Gender inequalities in the disruption of long-term life satisfaction trajectories during the COVID-19 pandemic and the role of time use: evidence from a prospective cohort study

BJPsych Open. 2024 Dec 4;10(6):e217. doi: 10.1192/bjo.2024.817.

Abstract

Background: The COVID-19 pandemic has disproportionately affected women's mental health. However, most evidence has focused on mental illbeing outcomes, and there is little evidence on the mechanisms underlying this unequal impact.

Aims: To investigate gender differences in the long-term trajectories of life satisfaction, how these were affected during the pandemic and the role of time-use differences in explaining gender inequalities.

Method: We used data from 6766 (56.2% women) members of the 1970 British Cohort Study (BCS70).
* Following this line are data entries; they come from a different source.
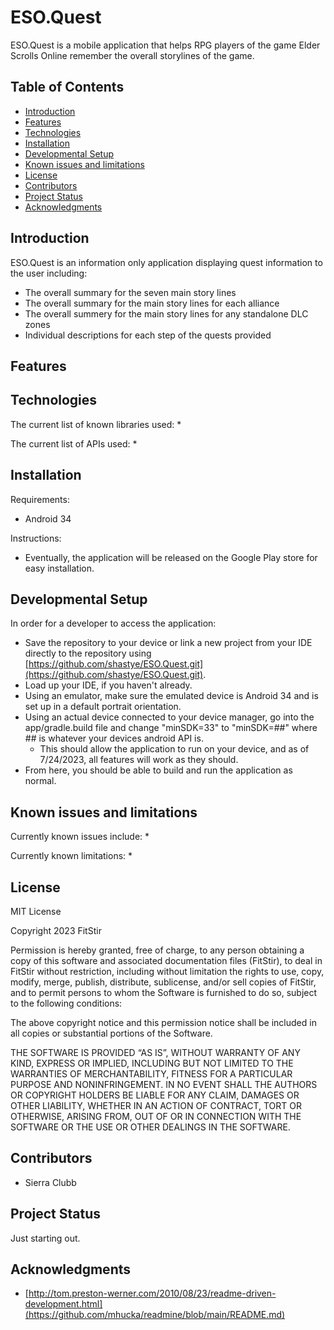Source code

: ESO.Quest
=================================================

ESO.Quest is a mobile application that helps RPG players of the game Elder Scrolls Online remember the overall storylines of the game.

Table of Contents
-----------------

* [Introduction](#introduction)
* [Features](#features)
* [Technologies](#technologies)
* [Installation](#installation)
* [Developmental Setup](#developmental-setup)
* [Known issues and limitations](#known-issues-and-limitations)
* [License](#license)
* [Contributors](#contributors)
* [Project Status](#project-status)
* [Acknowledgments](#acknowledgments)


Introduction
------------

ESO.Quest is an information only application displaying quest information to the user including:
* The overall summary for the seven main story lines
* The overall summary for the main story lines for each alliance
* The overall summery for the main story lines for any standalone DLC zones
* Individual descriptions for each step of the quests provided

Features
--------

Technologies
------------

The current list of known libraries used:
* 

The current list of APIs used:
* 

Installation
------------

Requirements:
* Android 34

Instructions:
* Eventually, the application will be released on the Google Play store for easy installation.

Developmental Setup
-------------------

In order for a developer to access the application:
* Save the repository to your device or link a new project from your IDE directly to the repository using [https://github.com/shastye/ESO.Quest.git](https://github.com/shastye/ESO.Quest.git).
* Load up your IDE, if you haven't already.
* Using an emulator, make sure the emulated device is Android 34 and is set up in a default portrait orientation.
* Using an actual device connected to your device manager, go into the app/gradle.build file and change "minSDK=33" to "minSDK=##" where ## is whatever your devices android API is.
  * This should allow the application to run on your device, and as of 7/24/2023, all features will work as they should.
* From here, you should be able to build and run the application as normal.

Known issues and limitations
----------------------------

Currently known issues include:
* 

Currently known limitations:
* 

License
-------

MIT License

Copyright  2023 FitStir

Permission is hereby granted, free of charge, to any person obtaining a copy of this software and associated documentation files (FitStir), to deal in FitStir without restriction, including without limitation the rights to use, copy, modify, merge, publish, distribute, sublicense, and/or sell copies of FitStir, and to permit persons to whom the Software is furnished to do so, subject to the following conditions:

The above copyright notice and this permission notice shall be included in all copies or substantial portions of the Software.

THE SOFTWARE IS PROVIDED “AS IS”, WITHOUT WARRANTY OF ANY KIND, EXPRESS OR IMPLIED, INCLUDING BUT NOT LIMITED TO THE WARRANTIES OF MERCHANTABILITY, FITNESS FOR A PARTICULAR PURPOSE AND NONINFRINGEMENT. IN NO EVENT SHALL THE AUTHORS OR COPYRIGHT HOLDERS BE LIABLE FOR ANY CLAIM, DAMAGES OR OTHER LIABILITY, WHETHER IN AN ACTION OF CONTRACT, TORT OR OTHERWISE, ARISING FROM, OUT OF OR IN CONNECTION WITH THE SOFTWARE OR THE USE OR OTHER DEALINGS IN THE SOFTWARE.

Contributors
------------

* Sierra Clubb

Project Status
--------------

Just starting out.

Acknowledgments
---------------
* [http://tom.preston-werner.com/2010/08/23/readme-driven-development.html](https://github.com/mhucka/readmine/blob/main/README.md)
Life satisfaction was prospectively assessed between the ages of 26 (1996) and 51 (2021) years, using a single question with responses ranging from 0 (lowest) to 10 (highest). We analysed life satisfaction trajectories with piecewise latent growth curve models, and investigated whether gender differences in the change in the life satisfaction trajectories with the pandemic were explained by self-reported time spent doing different paid and unpaid activities.
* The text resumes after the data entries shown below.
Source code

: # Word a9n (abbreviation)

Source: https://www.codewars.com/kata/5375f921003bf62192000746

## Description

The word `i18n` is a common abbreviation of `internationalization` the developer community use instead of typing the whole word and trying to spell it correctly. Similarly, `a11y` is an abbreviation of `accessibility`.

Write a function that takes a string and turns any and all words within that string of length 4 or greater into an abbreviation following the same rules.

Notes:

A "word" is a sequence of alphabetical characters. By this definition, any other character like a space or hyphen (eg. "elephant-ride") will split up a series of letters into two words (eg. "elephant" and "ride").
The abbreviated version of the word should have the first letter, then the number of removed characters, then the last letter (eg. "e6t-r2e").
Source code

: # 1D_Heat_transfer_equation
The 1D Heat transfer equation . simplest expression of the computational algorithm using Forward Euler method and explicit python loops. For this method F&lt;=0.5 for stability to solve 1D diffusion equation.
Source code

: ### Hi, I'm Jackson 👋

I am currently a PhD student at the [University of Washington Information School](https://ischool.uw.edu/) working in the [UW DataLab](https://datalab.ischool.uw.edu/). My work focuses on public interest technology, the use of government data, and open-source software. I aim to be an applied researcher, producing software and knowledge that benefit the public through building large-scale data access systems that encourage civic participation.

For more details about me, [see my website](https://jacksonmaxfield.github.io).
Results: Women had consistently higher life satisfaction than men before the pandemic (Δintercept,unadjusted = 0.213, 95% CI 0.087-0.340; P = 0.001) and experienced a more accelerated decline with the pandemic onset (Δquad2,unadjusted = -0.018, 95% CI -0.026 to -0.011; P < 0.001). Time-use differences did not account for the more accelerated decrease in women's life satisfaction levels with the pandemic (Δquad2,adjusted = -0.016, 95% CI -0.031 to -0.001; P = 0.035).

Conclusions: Our study shows pronounced gender inequalities in the impact of the pandemic on the long-term life satisfaction trajectories of adults in their 50s, with women losing their pre-pandemic advantage over men. Self-reported time-use differences did not account for these inequalities. More research is needed to tackle gender inequalities in population mental health.

Keywords: Epidemiology; latent variable modelling; longitudinal data; statistical methodology; structural equation modelling.